### Tasks to perform
1 - In the beaked whale article below, retype everything from "If there were" down to "journal PLOS ONE.".
2 - Using the beaked whale article below, answer these questions:
(a) How long did the tracked whales spend underwater before resurfacing?
(b) Up to what length do Cuvier's beaked whales measure?
(c) According to the Guinness Book of World Records, what is the record for a person holding his breath underwater?
3 - Render this sentence from the beaked whale article below into Spanish: "They feed primarily on deep-water squid and some fish near the ocean floor."

### Provided passage
Scientists say the Cuvier's beaked whale off the coast of California was tracked diving down nearly 1.9 miles.
Image: Cuvier's beaked whale
The head of an adult male Cuvier's beaked whale is seen as it surfaces the water.Handout / Reuters

If there were a gold medal for cetacean diving, it undoubtedly would go to the Cuvier's beaked whale.

Scientists said on Wednesday they tracked these medium-sized whales off the coast of California using satellite-linked tags as the creatures dove down nearly 1.9 miles and spent 2 hours and 17 minutes underwater before resurfacing.

Those are breath-taking accomplishments for an air-breathing creature. In fact, those figures represent both the deepest and the longest dives ever documented for any marine mammal, said Greg Schorr of the Cascadia Research Collective in Olympia, Wash., who led the study published in the journal PLOS ONE.

"Many creatures live at the depths these whales dive to, including their likely primary prey of squid and fish. However, there is a major difference between these whales and the other creatures living deep in the ocean — the fundamental requirement to breathe air at the surface," Schorr said.

"Taking a breath at the surface and holding it while diving to pressures over 250 times that at the surface is an astounding feat," Schorr added.

Image: Cuvier's beaked whale
The head of an adult male Cuvier's beaked whale is seen as it surfaces the water.Handout / Reuters

By way of comparison, the record for a person holding his breath underwater is 22 minutes, according to the Guinness Book of World Records. A person, of course, would never survive the bone-crushing water pressure at those stupendous depths.

Cuvier's beaked whales are widely distributed in many deep-water regions from the tropics to cool temperate waters, though not in polar regions. They measure up to about 23 feet long, with stout bodies shaped a bit like a torpedo. Their foreheads slope into a short beak with a slightly upturned mouth — leaving them with a vaguely "smiling" appearance.

Their color ranges from gray to a reddish-brown to a pale white. Some are marked with linear white scars caused by males raking other males with their teeth, perhaps while competing for females. They feed primarily on deep-water squid and some fish near the ocean floor.

"This species is highly adapted to deep diving, spending less than two minutes at the surface between dives," Schorr said. "These are social, warm-blooded mammals that have adapted to actively pursue their prey at astounding depths — all while up to 1.8 miles away from their most basic physiological need: air."

### Dataset records
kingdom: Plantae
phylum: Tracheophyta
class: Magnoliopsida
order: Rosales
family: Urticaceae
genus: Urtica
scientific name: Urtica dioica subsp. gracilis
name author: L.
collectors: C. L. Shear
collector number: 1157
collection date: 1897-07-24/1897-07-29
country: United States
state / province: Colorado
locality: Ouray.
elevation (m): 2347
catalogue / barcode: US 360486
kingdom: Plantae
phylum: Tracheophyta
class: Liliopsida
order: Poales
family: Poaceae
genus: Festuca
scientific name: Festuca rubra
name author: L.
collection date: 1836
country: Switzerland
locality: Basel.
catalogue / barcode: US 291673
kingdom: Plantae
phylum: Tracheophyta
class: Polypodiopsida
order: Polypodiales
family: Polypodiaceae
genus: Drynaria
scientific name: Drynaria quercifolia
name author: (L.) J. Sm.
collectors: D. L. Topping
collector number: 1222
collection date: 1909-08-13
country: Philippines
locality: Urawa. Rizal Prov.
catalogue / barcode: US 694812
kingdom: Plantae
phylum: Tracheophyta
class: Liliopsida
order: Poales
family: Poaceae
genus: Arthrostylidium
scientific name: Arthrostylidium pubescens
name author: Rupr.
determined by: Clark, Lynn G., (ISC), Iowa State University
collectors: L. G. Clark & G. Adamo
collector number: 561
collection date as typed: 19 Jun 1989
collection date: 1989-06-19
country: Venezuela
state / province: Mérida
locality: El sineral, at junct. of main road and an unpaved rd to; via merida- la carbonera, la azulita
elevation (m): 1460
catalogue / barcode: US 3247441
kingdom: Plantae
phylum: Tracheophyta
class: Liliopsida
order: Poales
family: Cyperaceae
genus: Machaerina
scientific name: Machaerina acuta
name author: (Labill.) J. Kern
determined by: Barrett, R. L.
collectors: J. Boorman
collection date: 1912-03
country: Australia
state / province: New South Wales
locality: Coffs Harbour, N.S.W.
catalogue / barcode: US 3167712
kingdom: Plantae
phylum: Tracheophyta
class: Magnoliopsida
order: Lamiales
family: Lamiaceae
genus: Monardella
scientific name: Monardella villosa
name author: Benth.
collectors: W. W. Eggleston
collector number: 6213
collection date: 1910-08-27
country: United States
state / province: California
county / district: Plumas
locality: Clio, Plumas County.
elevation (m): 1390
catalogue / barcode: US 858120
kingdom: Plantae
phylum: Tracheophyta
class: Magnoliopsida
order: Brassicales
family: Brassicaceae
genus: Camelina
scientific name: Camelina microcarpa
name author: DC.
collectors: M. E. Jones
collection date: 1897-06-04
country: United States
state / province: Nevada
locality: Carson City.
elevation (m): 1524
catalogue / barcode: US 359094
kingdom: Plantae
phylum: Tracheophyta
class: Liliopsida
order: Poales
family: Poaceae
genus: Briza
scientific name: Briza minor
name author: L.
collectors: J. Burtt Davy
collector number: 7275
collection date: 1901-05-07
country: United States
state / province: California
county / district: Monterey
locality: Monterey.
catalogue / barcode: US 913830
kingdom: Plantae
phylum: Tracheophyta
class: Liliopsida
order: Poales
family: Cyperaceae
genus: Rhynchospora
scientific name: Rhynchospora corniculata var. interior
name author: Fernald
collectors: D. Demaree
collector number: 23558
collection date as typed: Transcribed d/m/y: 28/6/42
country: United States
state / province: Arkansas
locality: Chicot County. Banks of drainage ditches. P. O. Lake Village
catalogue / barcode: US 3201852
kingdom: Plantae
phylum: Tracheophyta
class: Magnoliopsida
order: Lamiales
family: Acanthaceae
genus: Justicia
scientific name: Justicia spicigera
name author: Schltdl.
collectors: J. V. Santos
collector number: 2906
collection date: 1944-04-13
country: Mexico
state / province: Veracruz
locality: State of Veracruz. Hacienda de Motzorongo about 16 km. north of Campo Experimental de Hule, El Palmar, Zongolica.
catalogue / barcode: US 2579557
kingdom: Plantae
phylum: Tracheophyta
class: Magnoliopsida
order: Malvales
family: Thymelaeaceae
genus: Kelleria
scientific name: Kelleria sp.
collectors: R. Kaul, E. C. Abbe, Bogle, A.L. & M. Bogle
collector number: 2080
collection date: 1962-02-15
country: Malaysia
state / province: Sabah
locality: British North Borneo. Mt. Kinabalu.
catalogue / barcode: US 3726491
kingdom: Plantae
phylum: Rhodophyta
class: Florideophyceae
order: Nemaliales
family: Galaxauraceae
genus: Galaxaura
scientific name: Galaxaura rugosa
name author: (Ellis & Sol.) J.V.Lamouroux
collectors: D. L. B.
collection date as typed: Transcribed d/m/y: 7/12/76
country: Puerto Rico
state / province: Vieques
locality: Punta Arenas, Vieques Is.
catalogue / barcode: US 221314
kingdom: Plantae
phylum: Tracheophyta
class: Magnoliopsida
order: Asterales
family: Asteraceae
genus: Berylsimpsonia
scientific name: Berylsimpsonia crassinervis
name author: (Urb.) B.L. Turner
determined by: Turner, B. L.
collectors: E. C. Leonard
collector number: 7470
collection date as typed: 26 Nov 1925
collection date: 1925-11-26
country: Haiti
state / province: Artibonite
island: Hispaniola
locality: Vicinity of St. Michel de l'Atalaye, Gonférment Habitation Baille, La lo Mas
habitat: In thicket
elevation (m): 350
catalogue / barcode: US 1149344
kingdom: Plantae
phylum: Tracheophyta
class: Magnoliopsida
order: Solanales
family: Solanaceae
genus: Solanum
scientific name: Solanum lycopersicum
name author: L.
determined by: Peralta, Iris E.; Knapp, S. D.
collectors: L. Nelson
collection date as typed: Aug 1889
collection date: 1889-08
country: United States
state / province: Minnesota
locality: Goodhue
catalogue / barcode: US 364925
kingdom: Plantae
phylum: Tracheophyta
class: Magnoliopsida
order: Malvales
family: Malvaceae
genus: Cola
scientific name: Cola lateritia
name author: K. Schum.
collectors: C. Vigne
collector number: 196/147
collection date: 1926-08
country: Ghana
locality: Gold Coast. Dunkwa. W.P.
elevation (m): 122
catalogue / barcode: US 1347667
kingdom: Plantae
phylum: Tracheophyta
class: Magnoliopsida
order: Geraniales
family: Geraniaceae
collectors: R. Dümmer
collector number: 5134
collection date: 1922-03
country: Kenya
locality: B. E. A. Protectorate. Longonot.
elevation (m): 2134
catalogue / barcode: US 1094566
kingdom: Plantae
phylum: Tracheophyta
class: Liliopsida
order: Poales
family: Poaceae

### Expected outputs
1 -
If there were a gold medal for cetacean diving, it undoubtedly would go to the Cuvier's beaked whale.

Scientists said on Wednesday they tracked these medium-sized whales off the coast of California using satellite-linked tags as the creatures dove down nearly 1.9 miles and spent 2 hours and 17 minutes underwater before resurfacing.

Those are breath-taking accomplishments for an air-breathing creature. In fact, those figures represent both the deepest and the longest dives ever documented for any marine mammal, said Greg Schorr of the Cascadia Research Collective in Olympia, Wash., who led the study published in the journal PLOS ONE.

2 -
(a) 2 hours and 17 minutes
(b) About 23 feet
(c) 22 minutes

3 - Se alimentan principalmente de calamares de aguas profundas y de algunos peces cerca del fondo del océano.